Having a library in the basement provided quick reference sources before the internet. Each of us had favourite books that represented landmarks in our careers, difficult graduate courses, or source material for a presentation or achievement.
Because the library represented the security of a professional designation, tossing the books somehow meant another, more final good-bye to an important part of life. Last week, at http://postworksavvy.com/saying-good-bye-to-favourite-books/ I wrote about the feelings around disposal of books.
The purging and de-cluttering for the past five weeks has resulted in severe decision fatigue.
Every week, on garbage day, we haul bags and bags of stuff to the curb. I’m waiting for the feeling of ‘lightness’ that getting rid of things should promote; instead, it’s mostly exhaustion and stress.
Sorting brings tension between what is necessary and the childish urge to hold on. I know these conflicted feelings come from overwhelming decision fatigue. It’s easier to talk about or think about de-cluttering than to do it!
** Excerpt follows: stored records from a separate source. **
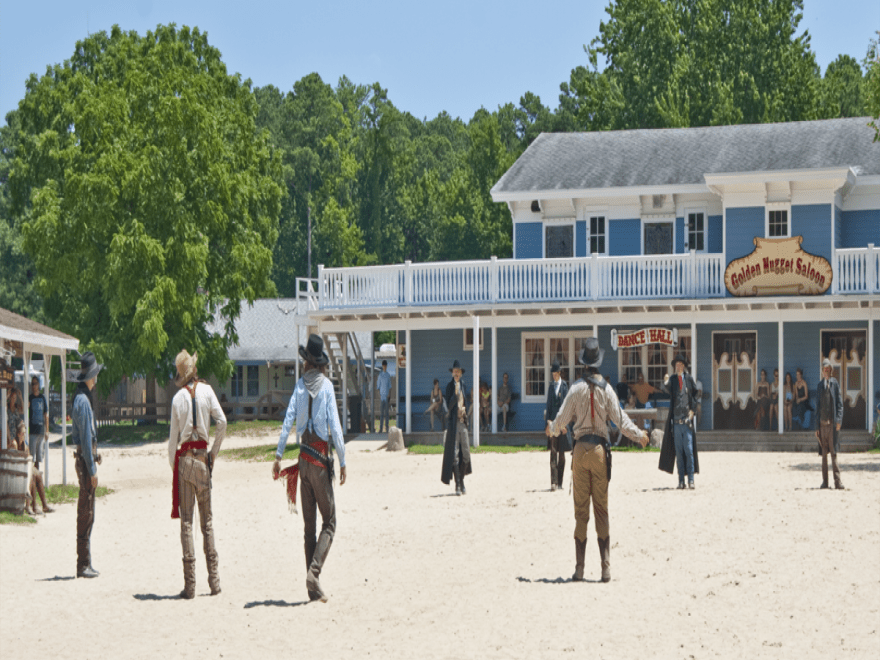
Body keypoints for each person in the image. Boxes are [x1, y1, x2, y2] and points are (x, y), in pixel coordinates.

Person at [546, 338, 648, 583]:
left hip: (580, 450)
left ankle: (580, 569)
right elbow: (621, 421)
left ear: (583, 363)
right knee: (601, 509)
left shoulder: (576, 388)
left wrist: (552, 428)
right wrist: (639, 435)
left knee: (581, 511)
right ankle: (605, 568)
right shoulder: (606, 388)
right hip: (601, 452)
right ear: (598, 362)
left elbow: (560, 420)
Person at [273, 334, 347, 602]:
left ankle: (311, 587)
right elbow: (335, 428)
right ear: (321, 364)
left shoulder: (299, 387)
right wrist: (343, 459)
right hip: (319, 461)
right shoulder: (326, 387)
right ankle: (313, 574)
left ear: (307, 363)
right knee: (330, 521)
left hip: (303, 460)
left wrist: (279, 455)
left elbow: (287, 420)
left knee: (309, 527)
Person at [167, 350, 227, 599]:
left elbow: (172, 443)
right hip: (203, 459)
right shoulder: (207, 391)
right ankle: (214, 582)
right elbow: (222, 422)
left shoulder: (178, 398)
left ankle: (190, 585)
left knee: (187, 523)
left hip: (184, 461)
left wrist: (176, 468)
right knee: (208, 522)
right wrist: (213, 453)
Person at [70, 352, 103, 578]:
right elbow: (84, 439)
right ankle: (83, 564)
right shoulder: (83, 400)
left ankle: (85, 562)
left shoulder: (82, 398)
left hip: (85, 457)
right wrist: (92, 469)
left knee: (88, 511)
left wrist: (95, 456)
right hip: (84, 461)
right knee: (86, 512)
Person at [659, 353, 700, 490]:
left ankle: (691, 480)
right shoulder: (672, 380)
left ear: (683, 366)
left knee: (688, 451)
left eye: (680, 364)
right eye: (676, 365)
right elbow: (667, 389)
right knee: (679, 452)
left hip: (687, 422)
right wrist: (665, 381)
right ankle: (681, 481)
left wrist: (693, 411)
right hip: (676, 424)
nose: (678, 366)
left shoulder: (688, 379)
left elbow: (695, 394)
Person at [441, 360, 472, 496]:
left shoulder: (464, 385)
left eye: (458, 371)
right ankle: (458, 485)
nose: (456, 374)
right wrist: (455, 393)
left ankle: (461, 480)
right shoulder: (449, 387)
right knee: (454, 455)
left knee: (466, 454)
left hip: (462, 422)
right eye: (454, 371)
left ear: (461, 373)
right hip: (453, 424)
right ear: (452, 373)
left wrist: (466, 412)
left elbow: (467, 401)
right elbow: (449, 404)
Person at [816, 358, 844, 490]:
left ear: (830, 371)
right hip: (822, 425)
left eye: (828, 369)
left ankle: (837, 482)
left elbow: (839, 404)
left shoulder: (835, 384)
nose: (826, 371)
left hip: (832, 424)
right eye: (824, 369)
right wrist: (816, 427)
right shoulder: (819, 386)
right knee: (824, 455)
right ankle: (825, 482)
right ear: (822, 371)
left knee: (834, 454)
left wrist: (838, 420)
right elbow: (817, 407)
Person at [545, 361, 572, 491]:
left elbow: (567, 406)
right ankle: (553, 482)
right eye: (553, 374)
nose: (554, 376)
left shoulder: (565, 386)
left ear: (560, 373)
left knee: (561, 454)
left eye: (556, 373)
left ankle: (560, 481)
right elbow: (548, 406)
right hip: (552, 423)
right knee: (553, 452)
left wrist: (565, 424)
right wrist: (547, 423)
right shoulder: (551, 387)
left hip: (562, 424)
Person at [376, 360, 392, 433]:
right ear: (382, 366)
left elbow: (390, 386)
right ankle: (381, 428)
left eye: (385, 365)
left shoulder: (388, 375)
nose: (384, 367)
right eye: (383, 365)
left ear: (386, 366)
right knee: (381, 414)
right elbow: (378, 387)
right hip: (382, 396)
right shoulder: (380, 375)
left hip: (386, 396)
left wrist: (389, 394)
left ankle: (387, 428)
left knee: (387, 414)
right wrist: (379, 395)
For encouragement, I’ve read a current New York Times best seller by Marie Kondo, The Life-Changing Magic of Tidying Up. Kondo makes excellent recommendations discarding things. Often I worry that I’m discarding things that should be kept or that I’m not sufficiently ruthless.
To cope with decision fatigue, anxiety, and physical exhaustion I’ve been using simple coping strategies.
- Taking breaks. Sometimes a cup of tea or some goof off time brings new energy.
- Keeping the end goal in mind. The decision to down-size is right for us at this stage of our lives.
- Staying focused. When overwhelmed with memories or the sheer amount of stuff, it’s good to remember the progress made.
- Setting time limits. I use a 60 minute rule as a starter especially on the days when I feel that I can’t face more sorting. The time limit usually results in momentum to keep going.
- Practising forgiveness. As I move along I try to forgive myself for over-buying stuff and allowing excess to accumulate. When I’m tired, I remind myself that I can’t work as long or as hard as I did 10 or 20 years ago.
Ultimately, our de-cluttering process comes down to keeping things we love. These things will help us to create a living space that suits our needs at this stage of our lives. We’ve lived the other chapters fully. Now it’s time to let go and move on.